» **SOURCE EXCERPT**
Margaret TeSelle Fries – Early Remembrances

Early Remembrances

[Note: Margaret TeSelle Fries wrote these notes in 1995, possibly. This is a typed version of her handwritten pages. -Jackie Tamas]

3 yrs [age; about 1913] -The men came in from the field for their noon meal. I was standing barefoot on the front porch and said “Oo(you) go back to field * dinner ain’t near ready yet.”

6 years [about 1916] -Learned to knit. The war was on and we knitted squares for the blankets for the soldiers. I could knit as fast as any other girl and made more squares.

6 years -Made a patchwork dress for my doll -Mother proudly showed it to people that embarrassed me.

Mother made all our dresses so I learned to use the sewing machine early. Also learned to play the piano from her.

Learned to milk the cows. We usually had about 22 milking cows and we separated the cream which was picked [up] in large cream cans each week by a man who took it to Hotchkiss to a creamery to make butter. Our milk we fed to the calves and hogs and drank ourselves. (We also had chickens for eggs and meat.)

» **DATASET EXCERPTS**
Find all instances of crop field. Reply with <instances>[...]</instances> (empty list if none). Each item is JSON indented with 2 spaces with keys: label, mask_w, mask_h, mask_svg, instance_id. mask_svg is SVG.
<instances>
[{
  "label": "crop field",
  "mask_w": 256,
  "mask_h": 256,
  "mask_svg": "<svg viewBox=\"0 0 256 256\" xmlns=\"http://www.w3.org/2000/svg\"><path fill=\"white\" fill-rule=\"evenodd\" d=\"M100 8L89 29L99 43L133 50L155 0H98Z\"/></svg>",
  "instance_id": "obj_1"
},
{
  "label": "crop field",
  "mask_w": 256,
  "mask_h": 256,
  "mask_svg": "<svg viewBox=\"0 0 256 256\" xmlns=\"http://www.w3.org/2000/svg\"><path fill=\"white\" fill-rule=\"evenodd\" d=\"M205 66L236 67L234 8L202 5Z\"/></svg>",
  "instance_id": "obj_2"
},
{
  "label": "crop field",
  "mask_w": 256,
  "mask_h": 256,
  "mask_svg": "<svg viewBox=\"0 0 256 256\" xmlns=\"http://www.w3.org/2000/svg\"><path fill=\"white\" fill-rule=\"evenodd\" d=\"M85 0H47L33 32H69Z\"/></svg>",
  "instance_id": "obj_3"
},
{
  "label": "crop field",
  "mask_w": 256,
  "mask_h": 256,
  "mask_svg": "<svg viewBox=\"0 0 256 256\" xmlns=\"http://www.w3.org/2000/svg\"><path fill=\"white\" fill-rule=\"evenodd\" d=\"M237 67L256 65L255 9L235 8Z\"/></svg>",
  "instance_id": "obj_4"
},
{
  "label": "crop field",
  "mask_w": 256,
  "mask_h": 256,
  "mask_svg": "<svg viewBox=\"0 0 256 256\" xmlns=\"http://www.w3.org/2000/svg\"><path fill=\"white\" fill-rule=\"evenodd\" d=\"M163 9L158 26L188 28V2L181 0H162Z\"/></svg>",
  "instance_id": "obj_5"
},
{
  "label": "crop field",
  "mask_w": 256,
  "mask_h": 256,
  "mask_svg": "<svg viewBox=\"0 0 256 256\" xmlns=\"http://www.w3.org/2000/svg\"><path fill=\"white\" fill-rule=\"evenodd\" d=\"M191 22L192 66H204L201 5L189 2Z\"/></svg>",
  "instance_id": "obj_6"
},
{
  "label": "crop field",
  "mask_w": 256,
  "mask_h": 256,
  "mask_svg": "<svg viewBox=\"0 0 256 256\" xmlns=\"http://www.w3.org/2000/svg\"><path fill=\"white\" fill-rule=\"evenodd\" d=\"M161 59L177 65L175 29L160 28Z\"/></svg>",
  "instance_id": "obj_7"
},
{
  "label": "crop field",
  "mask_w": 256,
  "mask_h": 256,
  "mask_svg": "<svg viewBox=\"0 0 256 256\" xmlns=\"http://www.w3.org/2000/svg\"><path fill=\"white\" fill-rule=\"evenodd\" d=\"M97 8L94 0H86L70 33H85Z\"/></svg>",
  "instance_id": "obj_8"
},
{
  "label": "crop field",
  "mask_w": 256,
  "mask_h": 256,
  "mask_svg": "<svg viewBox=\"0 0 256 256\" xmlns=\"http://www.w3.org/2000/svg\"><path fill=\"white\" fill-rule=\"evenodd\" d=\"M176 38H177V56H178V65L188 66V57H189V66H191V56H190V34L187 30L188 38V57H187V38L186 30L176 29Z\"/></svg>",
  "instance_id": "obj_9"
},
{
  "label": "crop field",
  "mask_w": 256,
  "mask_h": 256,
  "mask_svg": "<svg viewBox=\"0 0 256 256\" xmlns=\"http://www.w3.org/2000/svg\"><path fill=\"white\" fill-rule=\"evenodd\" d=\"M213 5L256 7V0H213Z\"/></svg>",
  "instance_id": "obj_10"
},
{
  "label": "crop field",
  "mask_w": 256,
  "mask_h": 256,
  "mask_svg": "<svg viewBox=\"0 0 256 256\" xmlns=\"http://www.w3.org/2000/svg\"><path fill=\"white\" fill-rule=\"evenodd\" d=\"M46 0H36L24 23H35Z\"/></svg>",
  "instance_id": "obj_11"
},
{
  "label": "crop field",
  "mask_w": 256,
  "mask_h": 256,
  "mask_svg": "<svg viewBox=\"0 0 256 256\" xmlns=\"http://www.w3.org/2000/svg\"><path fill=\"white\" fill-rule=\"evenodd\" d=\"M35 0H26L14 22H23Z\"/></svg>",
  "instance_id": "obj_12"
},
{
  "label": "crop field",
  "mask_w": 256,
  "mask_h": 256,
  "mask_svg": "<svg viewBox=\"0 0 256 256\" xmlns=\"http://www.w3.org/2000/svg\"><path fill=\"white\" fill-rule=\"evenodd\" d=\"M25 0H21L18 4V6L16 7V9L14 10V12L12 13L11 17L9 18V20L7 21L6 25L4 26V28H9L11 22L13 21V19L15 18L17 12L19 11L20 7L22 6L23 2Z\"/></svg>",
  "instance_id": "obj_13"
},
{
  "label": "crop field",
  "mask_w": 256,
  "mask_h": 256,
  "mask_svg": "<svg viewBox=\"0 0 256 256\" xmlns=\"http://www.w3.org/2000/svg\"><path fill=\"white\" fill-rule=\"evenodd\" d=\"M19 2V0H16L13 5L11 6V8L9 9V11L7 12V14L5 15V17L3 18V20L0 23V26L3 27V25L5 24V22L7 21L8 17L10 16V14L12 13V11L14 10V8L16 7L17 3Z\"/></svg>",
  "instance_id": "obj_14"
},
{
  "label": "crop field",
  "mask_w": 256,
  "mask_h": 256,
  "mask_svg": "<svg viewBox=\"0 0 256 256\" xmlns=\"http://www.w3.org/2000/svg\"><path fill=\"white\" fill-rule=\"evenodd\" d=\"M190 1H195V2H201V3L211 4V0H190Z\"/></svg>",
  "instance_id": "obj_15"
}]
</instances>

» **DIRECTION 1**
According to the early remembrances, where was the cream taken to be made into butter?
» **DIRECTION 2**
Print the early remembrances text from "6 years -Made" to "piano from her.".

» **COMPLETE OUTPUT 1**
To a creamery in Hotchkiss.

» **COMPLETE OUTPUT 2**
6 years -Made a patchwork dress for my doll -Mother proudly showed it to people that embarrassed me.

Mother made all our dresses so I learned to use the sewing machine early. Also learned to play the piano from her.